NEW YORK — The Federal Communications Commission has voted on party lines to undo sweeping Obama-era “net neutrality” rules that guaranteed equal access to internet.
The agency’s Democratic commissioners dissented in the 3-2 vote Thursday.
The FCC’s new rules could usher in big changes in how Americans use the internet. The agency got rid of rules that barred companies like Comcast, AT&T and Verizon from playing favorites with internet apps and sites.
The broadband industry promises that the internet experience isn’t going to change. But protests have erupted online and in the streets as everyday Americans worry that cable and phone companies will be able to control what they see and do online.
Net-neutrality supporters plan legal challenges. Some Democrats hope to ride that wave of public opinion into the 2018 elections.
FCC Chairman Ajit Pai, a Republican who said his plan to repeal net neutrality will eliminate unnecessary regulation, called the internet the “greatest free-market innovation in history.” He added that it “certainly wasn’t heavy-handed government regulation” that’s been responsible for the internet’s “phenomenal” development.
“Quite the contrary,” he said.
“What is the FCC doing today?” he asked. “Quite simply, we are restoring the light-touch framework that has governed the internet for most of its existence.”

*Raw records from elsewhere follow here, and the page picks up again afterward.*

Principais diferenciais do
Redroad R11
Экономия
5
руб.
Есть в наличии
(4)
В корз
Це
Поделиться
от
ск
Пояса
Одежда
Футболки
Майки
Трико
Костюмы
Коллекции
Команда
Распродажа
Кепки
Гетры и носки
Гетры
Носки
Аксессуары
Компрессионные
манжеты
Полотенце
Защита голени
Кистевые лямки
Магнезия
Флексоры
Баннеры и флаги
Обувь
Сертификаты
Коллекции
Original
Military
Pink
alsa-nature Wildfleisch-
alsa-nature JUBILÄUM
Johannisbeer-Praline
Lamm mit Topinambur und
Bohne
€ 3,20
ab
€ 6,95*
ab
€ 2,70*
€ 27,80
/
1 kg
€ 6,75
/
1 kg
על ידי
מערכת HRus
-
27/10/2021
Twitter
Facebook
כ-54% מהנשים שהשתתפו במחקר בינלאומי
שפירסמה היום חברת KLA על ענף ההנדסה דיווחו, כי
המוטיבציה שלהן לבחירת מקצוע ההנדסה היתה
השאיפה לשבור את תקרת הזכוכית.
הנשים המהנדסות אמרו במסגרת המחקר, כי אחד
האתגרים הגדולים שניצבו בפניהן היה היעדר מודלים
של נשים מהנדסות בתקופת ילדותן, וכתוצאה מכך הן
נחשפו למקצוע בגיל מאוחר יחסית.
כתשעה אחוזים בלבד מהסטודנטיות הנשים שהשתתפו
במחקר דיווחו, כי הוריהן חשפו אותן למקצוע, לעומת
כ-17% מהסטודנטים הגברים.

Broadband providers, Pai said, will have stronger incentives to build networks, especially in underserved areas. Ending 2015 net neutrality rules, he says, will lead to a “free, more open internet.”
“The sky is not falling, consumers will remain protected and the internet will continue to thrive,” Pai said.
AT&T and other big internet service providers are applauding the FCC for unraveling sweeping net-neutrality rules that guaranteed equal access to the internet.
AT&T Senior Executive Vice President Bob Quinn said in a blog post Thursday that “the internet will continue to work tomorrow just as it always has.” Quinn says the company won’t block websites and it won’t throttle or degrade online traffic based on content.
The providers have argued that the overhaul will allow them to invest more money in broadband infrastructure over time, though it’s not clear how their claims will be measured.